Data Spatial Distribution
First of all we load packages from R
library(tmap)
library(tmaptools)
library(RColorBrewer)
#Input map shp
mapx <- st_read(file.path("D:/javamap/jawa.shp"))
result:
Reading layer `jawa' from data source `D:\javamap\jawa.shp' using driver `ESRI Shapefile'
Simple feature collection with 119 features and 5 fields
Geometry type: MULTIPOLYGON
Dimension: XY
Bounding box: xmin: 105.0998 ymin: -8.78036 xmax: 116.2702 ymax: -5.048857
Geodetic CRS: WGS 84
We set tmap mode to plotting and switch off spherical geometry (s2) in order to run the tm_shape()
tmap_mode("plot")
Colours<- rev(brewer.pal(8, "RdYlBu"))
sf_use_s2(FALSE)
next, we merge column Y, X1, X2, X3 from dfx to mapx
mapx$Y<- dfx$Y
mapx$X1<- dfx$X1
mapx$X2<- dfx$X2
mapx$X3<- dfx$X3
mapx
result:
Simple feature collection with 119 features and 9 fields
Geometry type: MULTIPOLYGON
Dimension: XY
Bounding box: xmin: 105.0998 ymin: -8.78036 xmax: 116.2702 ymax: -5.048857
Geodetic CRS: WGS 84
First 10 features:
PROVNO KABKOTNO PROVINSI KABKOT ID2013 geometry Y X1 X2 X3
1 31 01 DKI JAKARTA KEPULAUAN SERIBU 3101 MULTIPOLYGON (((106.3842 -5... 0.6385 85.00 17.971 6
2 31 71 DKI JAKARTA JAKARTA SELATAN 3171 MULTIPOLYGON (((106.8491 -6... 0.6737 90.00 30.138 72
3 31 72 DKI JAKARTA JAKARTA TIMUR 3172 MULTIPOLYGON (((106.9719 -6... 0.6804 91.00 31.450 84
4 31 73 DKI JAKARTA JAKARTA PUSAT 3173 MULTIPOLYGON (((106.8788 -6... 0.6503 90.00 20.456 35
5 31 74 DKI JAKARTA JAKARTA BARAT 3174 MULTIPOLYGON (((106.711 -6.... 0.6494 90.00 24.460 73
6 31 75 DKI JAKARTA JAKARTA UTARA 3175 MULTIPOLYGON (((106.969 -6.... 0.6365 90.00 28.309 45
7 32 01 JAWA BARAT BOGOR 3201 MULTIPOLYGON (((106.994 -6.... 0.6098 81.06 16.918 101
8 32 02 JAWA BARAT SUKABUMI 3202 MULTIPOLYGON (((106.9652 -6... 0.6057 74.58 13.788 58
9 32 03 JAWA BARAT CIANJUR 3203 MULTIPOLYGON (((107.2843 -6... 0.6016 93.62 10.065 45
10 32 04 JAWA BARAT BANDUNG 3204 MULTIPOLYGON (((107.75 -6.8... 0.6065 77.81 15.152 62
Now we can plot the mapx data to a map based on the response variable Y
tm_shape(mapx) +
tm_compass(position = c("left", "bottom"))+
tm_polygons("Y", title='legend note', style='quantile',
#n=7, palette=c("red","pink","orange","yellow","yellowgreen","springgreen3","royalblue1"), title='X2',
n=5, palette=c("mistyrose1","pink","tomato1","red3","darkred"),
border.col='grey27', alpha=.9)+
tm_text(
# The key argument: specify the column for the text labels
text = "ID2013",
# Optional arguments to customize the text appearance
size = 0.5,
fontface = "bold",
col = "black",
shadow = FALSE
) +
tm_layout(title = "response Y",
title.position = c("center", "top"),
legend.position = c("left", "bottom"),
legend.text.size = 0.8,
frame = FALSE,
inner.margins = c(0, 0, 0, 0),
outer.margins = c(0, 0, 0, 0)
)
Based on 2018 PHDI data on the island of Java, several districts still have low PHDI levels spread across 4 provinces, namely West Java Province, Central Java Province, East Java Province and Banten Province.
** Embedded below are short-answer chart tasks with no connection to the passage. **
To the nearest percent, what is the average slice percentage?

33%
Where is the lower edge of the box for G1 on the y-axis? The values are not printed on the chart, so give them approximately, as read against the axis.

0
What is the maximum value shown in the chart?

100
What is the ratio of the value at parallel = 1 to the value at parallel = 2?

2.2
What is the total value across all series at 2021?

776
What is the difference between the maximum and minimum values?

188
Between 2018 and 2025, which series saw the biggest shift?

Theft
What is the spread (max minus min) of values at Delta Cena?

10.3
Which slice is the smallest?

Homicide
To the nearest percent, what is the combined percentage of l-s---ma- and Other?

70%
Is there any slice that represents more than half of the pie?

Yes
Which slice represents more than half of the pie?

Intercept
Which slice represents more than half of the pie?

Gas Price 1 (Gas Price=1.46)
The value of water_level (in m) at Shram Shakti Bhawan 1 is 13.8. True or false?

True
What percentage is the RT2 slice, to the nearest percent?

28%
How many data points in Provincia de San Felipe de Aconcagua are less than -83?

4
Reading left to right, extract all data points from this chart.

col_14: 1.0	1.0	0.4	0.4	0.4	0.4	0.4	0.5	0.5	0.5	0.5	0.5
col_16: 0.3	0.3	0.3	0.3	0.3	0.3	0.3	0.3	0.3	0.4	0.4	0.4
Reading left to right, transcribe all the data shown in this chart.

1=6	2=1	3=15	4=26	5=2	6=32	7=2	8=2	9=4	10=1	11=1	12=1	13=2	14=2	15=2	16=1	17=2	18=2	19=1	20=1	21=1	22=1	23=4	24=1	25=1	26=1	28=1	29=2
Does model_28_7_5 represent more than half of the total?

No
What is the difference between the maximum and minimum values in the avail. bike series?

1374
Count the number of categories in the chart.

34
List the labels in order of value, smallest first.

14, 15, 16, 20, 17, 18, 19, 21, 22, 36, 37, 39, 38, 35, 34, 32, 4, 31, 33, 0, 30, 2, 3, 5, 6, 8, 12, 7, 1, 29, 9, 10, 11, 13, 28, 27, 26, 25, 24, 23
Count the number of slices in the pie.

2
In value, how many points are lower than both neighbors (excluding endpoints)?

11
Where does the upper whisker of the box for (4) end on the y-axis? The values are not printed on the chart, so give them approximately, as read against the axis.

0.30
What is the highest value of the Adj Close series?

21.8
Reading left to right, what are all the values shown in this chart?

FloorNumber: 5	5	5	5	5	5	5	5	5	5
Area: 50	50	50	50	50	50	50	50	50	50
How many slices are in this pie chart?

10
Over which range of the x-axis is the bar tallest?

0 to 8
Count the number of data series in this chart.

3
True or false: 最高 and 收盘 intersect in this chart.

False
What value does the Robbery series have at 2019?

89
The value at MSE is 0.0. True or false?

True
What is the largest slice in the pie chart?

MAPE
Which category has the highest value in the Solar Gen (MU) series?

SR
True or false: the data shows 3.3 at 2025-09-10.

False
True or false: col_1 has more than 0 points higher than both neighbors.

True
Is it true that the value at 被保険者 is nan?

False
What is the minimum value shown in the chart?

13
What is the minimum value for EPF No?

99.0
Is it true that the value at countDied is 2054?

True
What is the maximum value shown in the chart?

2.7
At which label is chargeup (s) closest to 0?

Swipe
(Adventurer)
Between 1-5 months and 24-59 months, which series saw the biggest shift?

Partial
In West Java Province there are Sukabumi Regency, Cianjur Regency, Bandung Regency, Garut Regency, Tasikmalaya Regency. In Central Java Province there are Banjarnegara Regency and Jepara Regency. For East Java Province there are Bondowoso Regency, Situbondo Regency, Probolinggo Regency, Bangkalan Regency, Sampang Regency and Pamekasan Regency. Meanwhile, in Banten Province there are Pandeglang Regency, Lebak Regency, Serang Regency and Serang City.